Holy Days In The Bible

Now this is not to say that the Bible is silent on the subject of holidays or holy days. This is something that when I first came up against this subject, I had come to believe that the Bible was my authority. In fact, I was involved in an ongoing discussion with another person, another Christian about different doctrines and ideas and the one thing we agreed upon was, that the Bible was our sole authority, and whatever it was that we were going to come to, in terms of beliefs and practices, had to be based on the Bible. We were not going to be dragging anything else into our discussions along the way.

So we found and it was a surprise to me to find, that the Bible is far from silent on holidays. The fact is that there are seven significant holy days listed in the Bible and that are specifically commanded by God (Leviticus 23).

The problem is Christmas is conspicuous by its absence from that list. So when you start asking the question, "Why do we not observe Christmas?" that is a relative simple thing, it is not commanded in the Bible. There's no particular reason why one should, based upon that and if one wants to follow the Bible and not to add things to the Bible (Deuteronomy 4:2, 12:32, Proverbs 30:6, Revelation 22:18-19) then you are not going to be observing Christmas on that basis alone.

Historical Facts About Christmas

Now there are certain historical facts about Christmas that are simply not in dispute, not in any way at all.

In ancient Rome, December 25th. was the birthday of Mithra, the Iranian mystery god, called the Sun of righteousness. The connection there is so striking, that one can hardly avoid it.

December 25th. was in the middle of the Roman Saturnalia. It was the custom in Rome to decorate houses with greenery and lights and to give presents to children and to poor people and that also has a familiar ring to it.

German and Celtic yule rights were introduced a little later. I looked up 'yule,' by the way, in the dictionary and the definition said, "Christmas and the observance thereof." In the fine print it said, "That yule is old English for a pagan festival held in midwinter." So the yule rights included food, greetings, good fellowship, greenery, fir trees, fires, lights and gifts."

# # # # #

PROMPT 1: Reproduce the part of the passage on Christmas between "So we found" and "God (Leviticus 23).", inclusive.
The passage on Christmas and the records below it come from unrelated sources.

# # # # #

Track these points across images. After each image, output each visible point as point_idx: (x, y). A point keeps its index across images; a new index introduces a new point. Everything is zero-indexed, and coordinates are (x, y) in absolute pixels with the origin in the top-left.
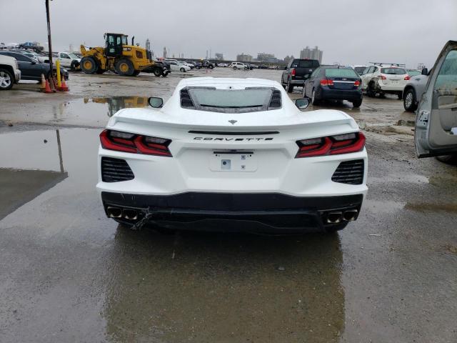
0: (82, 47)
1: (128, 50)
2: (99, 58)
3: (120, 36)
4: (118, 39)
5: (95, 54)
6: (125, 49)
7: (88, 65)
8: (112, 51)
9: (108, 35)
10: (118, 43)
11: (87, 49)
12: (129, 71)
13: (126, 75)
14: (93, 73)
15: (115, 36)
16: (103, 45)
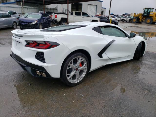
0: (135, 14)
1: (152, 14)
2: (139, 18)
3: (150, 8)
4: (149, 10)
5: (139, 16)
6: (151, 14)
7: (135, 20)
8: (146, 14)
9: (145, 8)
10: (149, 11)
11: (136, 14)
12: (150, 22)
13: (149, 24)
14: (135, 23)
15: (148, 9)
16: (143, 12)
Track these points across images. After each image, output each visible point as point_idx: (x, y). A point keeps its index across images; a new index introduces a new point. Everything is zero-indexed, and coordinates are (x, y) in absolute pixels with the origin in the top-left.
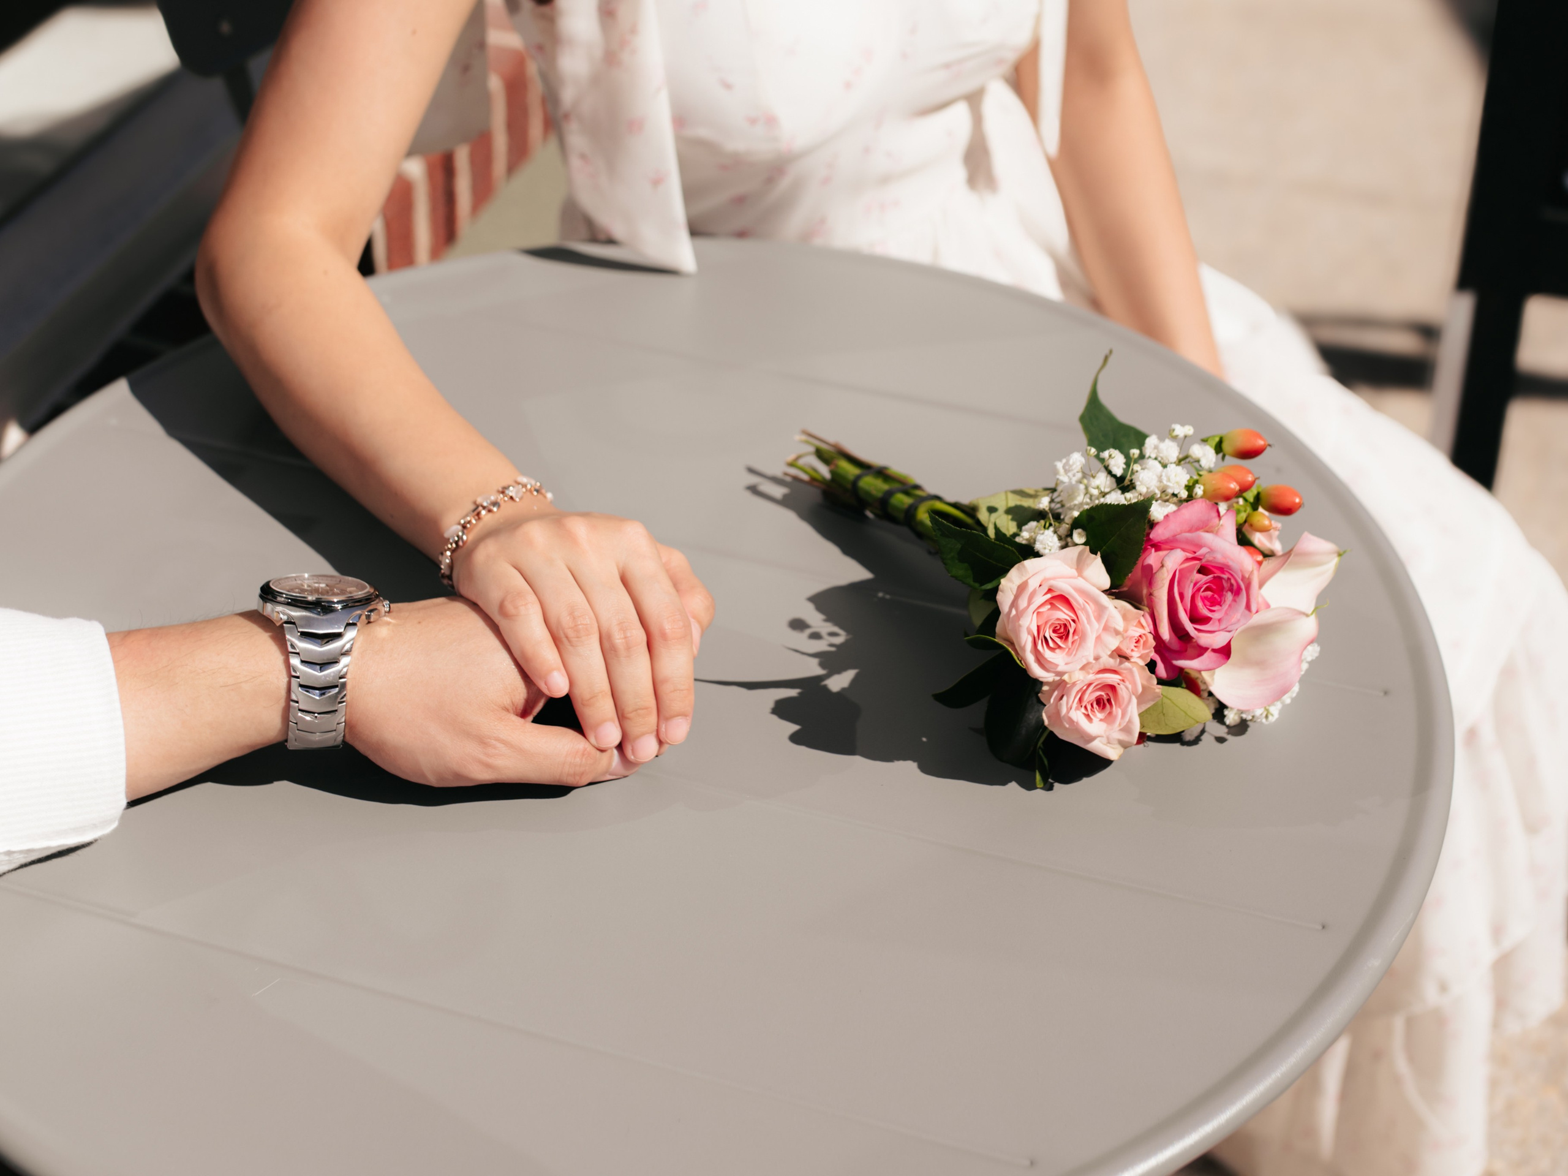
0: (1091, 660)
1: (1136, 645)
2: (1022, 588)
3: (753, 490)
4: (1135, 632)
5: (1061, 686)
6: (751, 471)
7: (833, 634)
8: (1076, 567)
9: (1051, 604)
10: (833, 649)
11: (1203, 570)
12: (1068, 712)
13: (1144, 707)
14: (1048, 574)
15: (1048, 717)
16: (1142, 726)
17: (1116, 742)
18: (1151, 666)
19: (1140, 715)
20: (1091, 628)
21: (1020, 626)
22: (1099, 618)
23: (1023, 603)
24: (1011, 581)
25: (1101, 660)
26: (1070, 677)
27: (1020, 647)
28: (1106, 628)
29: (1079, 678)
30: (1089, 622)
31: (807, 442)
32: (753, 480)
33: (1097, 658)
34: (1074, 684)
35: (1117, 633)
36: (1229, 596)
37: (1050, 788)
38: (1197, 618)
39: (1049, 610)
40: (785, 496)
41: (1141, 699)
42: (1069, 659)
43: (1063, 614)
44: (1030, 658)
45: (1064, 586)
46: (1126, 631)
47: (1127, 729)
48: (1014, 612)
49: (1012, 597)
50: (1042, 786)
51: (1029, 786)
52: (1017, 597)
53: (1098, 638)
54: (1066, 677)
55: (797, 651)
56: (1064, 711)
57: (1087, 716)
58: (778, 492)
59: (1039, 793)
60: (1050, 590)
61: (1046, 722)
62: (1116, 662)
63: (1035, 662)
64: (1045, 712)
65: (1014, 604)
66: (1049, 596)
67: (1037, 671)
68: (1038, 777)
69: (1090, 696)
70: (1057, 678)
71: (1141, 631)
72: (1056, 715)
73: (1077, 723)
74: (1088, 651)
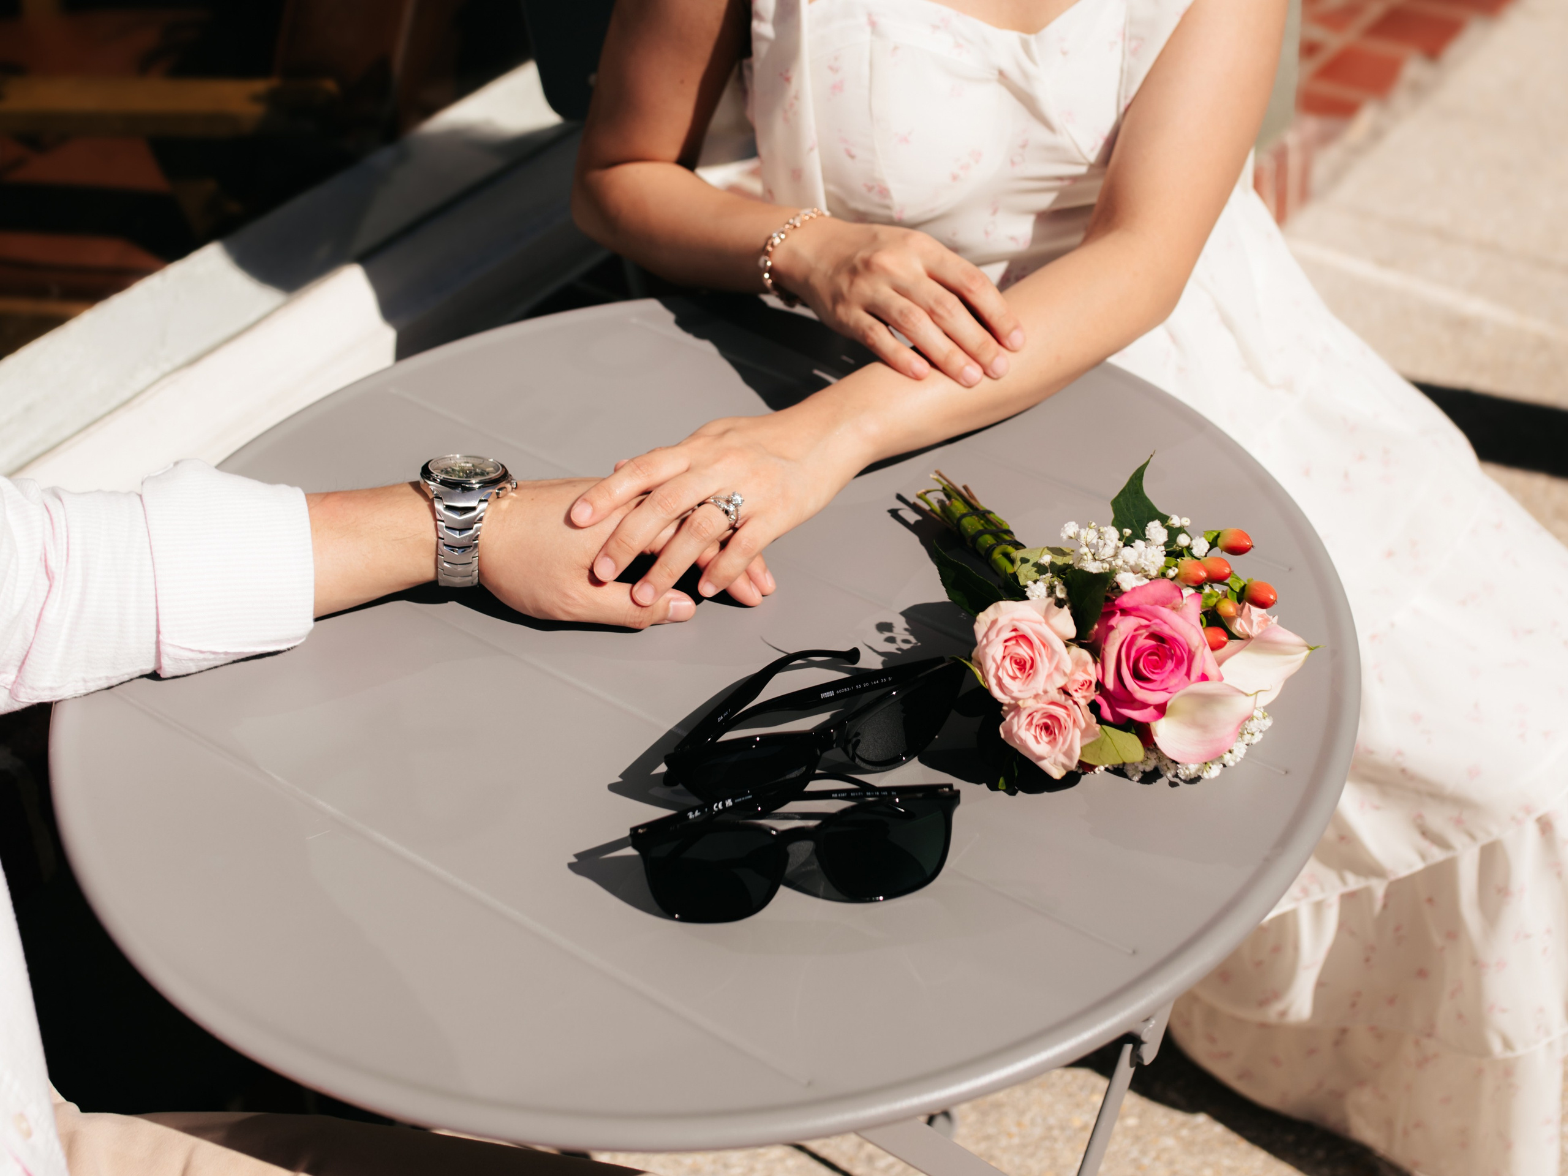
0: (1041, 692)
1: (1080, 687)
2: (994, 623)
3: (894, 513)
4: (1081, 677)
5: (1016, 708)
6: (900, 497)
7: (905, 641)
8: (1043, 615)
9: (1017, 641)
10: (899, 652)
11: (1153, 636)
12: (1019, 728)
13: (1087, 741)
14: (1017, 615)
15: (1005, 732)
16: (1082, 754)
17: (1060, 764)
18: (1094, 707)
19: (1081, 748)
20: (1044, 667)
21: (986, 653)
22: (1051, 659)
23: (992, 635)
24: (987, 616)
25: (1049, 694)
26: (1024, 703)
27: (986, 670)
28: (1057, 668)
29: (1029, 704)
30: (1042, 661)
31: (937, 480)
32: (899, 505)
33: (1046, 692)
34: (1025, 709)
35: (1065, 674)
36: (1170, 665)
37: (1013, 793)
38: (1137, 675)
39: (1013, 645)
40: (917, 522)
41: (1084, 733)
42: (1022, 688)
43: (1023, 651)
44: (993, 682)
45: (1026, 628)
46: (1072, 673)
47: (1068, 754)
48: (985, 642)
49: (986, 629)
50: (1004, 788)
51: (993, 787)
52: (989, 629)
53: (1050, 676)
54: (1020, 703)
55: (870, 648)
56: (1015, 729)
57: (1036, 737)
58: (912, 517)
59: (1002, 795)
60: (1015, 630)
61: (1003, 736)
62: (1061, 698)
63: (996, 685)
64: (1002, 728)
65: (986, 635)
66: (1014, 634)
67: (997, 693)
68: (1002, 780)
69: (1038, 719)
70: (1013, 702)
71: (1087, 678)
72: (1009, 732)
73: (1025, 741)
74: (1039, 683)
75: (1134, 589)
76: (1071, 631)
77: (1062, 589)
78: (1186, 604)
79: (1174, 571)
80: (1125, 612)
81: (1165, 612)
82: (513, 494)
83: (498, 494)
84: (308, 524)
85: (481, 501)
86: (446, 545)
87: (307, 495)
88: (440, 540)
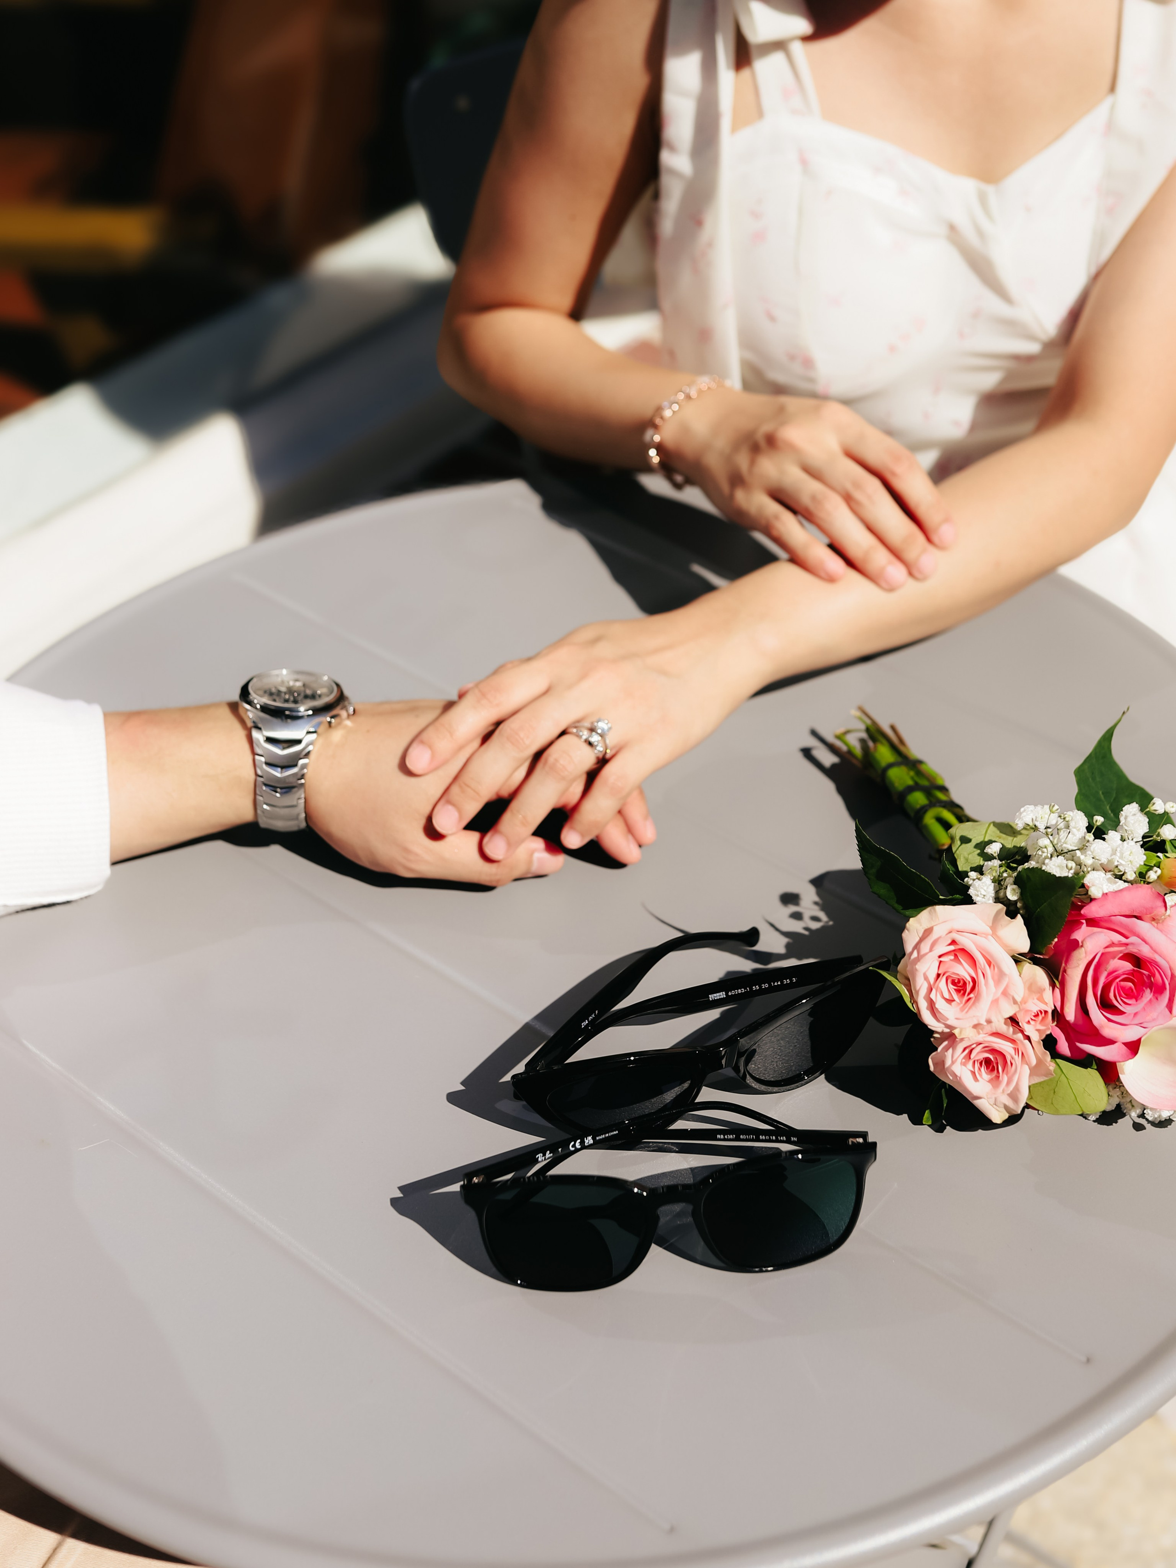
0: (983, 1022)
1: (1033, 1018)
2: (928, 932)
3: (807, 753)
4: (1035, 1006)
5: (950, 1037)
6: (814, 733)
7: (815, 919)
8: (991, 924)
9: (956, 955)
10: (806, 933)
11: (1130, 957)
12: (953, 1063)
13: (1037, 1080)
14: (957, 925)
15: (935, 1064)
16: (1030, 1097)
17: (1003, 1106)
18: (1049, 1043)
19: (1030, 1087)
20: (988, 990)
21: (916, 970)
22: (998, 982)
23: (925, 947)
24: (919, 922)
25: (993, 1024)
26: (961, 1032)
27: (915, 990)
28: (1005, 993)
29: (967, 1034)
30: (986, 984)
31: (860, 719)
32: (812, 742)
33: (989, 1022)
34: (962, 1040)
35: (1015, 1002)
36: (1148, 995)
37: (940, 1129)
38: (1106, 1005)
39: (951, 960)
40: (834, 766)
41: (1034, 1071)
42: (960, 1015)
43: (963, 971)
44: (923, 1005)
45: (966, 942)
46: (1024, 1001)
47: (1014, 1096)
48: (915, 955)
49: (917, 939)
50: (930, 1123)
51: (917, 1120)
52: (921, 940)
53: (995, 1002)
54: (956, 1032)
55: (772, 925)
56: (948, 1063)
57: (973, 1073)
58: (828, 759)
59: (925, 1131)
60: (953, 942)
61: (932, 1068)
62: (1008, 1029)
63: (927, 1009)
64: (932, 1059)
65: (917, 947)
66: (952, 948)
67: (927, 1018)
68: (927, 1114)
69: (979, 1054)
70: (947, 1030)
71: (1043, 1007)
72: (941, 1063)
73: (960, 1078)
74: (982, 1010)
75: (1105, 895)
76: (1024, 944)
77: (1014, 890)
78: (1169, 916)
79: (1156, 872)
80: (1093, 922)
81: (1142, 926)
82: (348, 723)
83: (330, 723)
84: (103, 753)
85: (309, 733)
86: (266, 785)
87: (106, 715)
88: (259, 779)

# # # # #

PROMPT 2: Write out the records from their first line through the line holding "16: (143, 12)", inclusive, and leave the pictures out.

EXERCISE RESULT 1:
So we found and it was a surprise to me to find, that the Bible is far from silent on holidays. The fact is that there are seven significant holy days listed in the Bible and that are specifically commanded by God (Leviticus 23).

EXERCISE RESULT 2:
Track these points across images. After each image, output each visible point as point_idx: (x, y). A point keeps its index across images; a new index introduces a new point. Everything is zero-indexed, and coordinates are (x, y) in absolute pixels with the origin in the top-left.
0: (82, 47)
1: (128, 50)
2: (99, 58)
3: (120, 36)
4: (118, 39)
5: (95, 54)
6: (125, 49)
7: (88, 65)
8: (112, 51)
9: (108, 35)
10: (118, 43)
11: (87, 49)
12: (129, 71)
13: (126, 75)
14: (93, 73)
15: (115, 36)
16: (103, 45)
0: (135, 14)
1: (152, 14)
2: (139, 18)
3: (150, 8)
4: (149, 10)
5: (139, 16)
6: (151, 14)
7: (135, 20)
8: (146, 14)
9: (145, 8)
10: (149, 11)
11: (136, 14)
12: (150, 22)
13: (149, 24)
14: (135, 23)
15: (148, 9)
16: (143, 12)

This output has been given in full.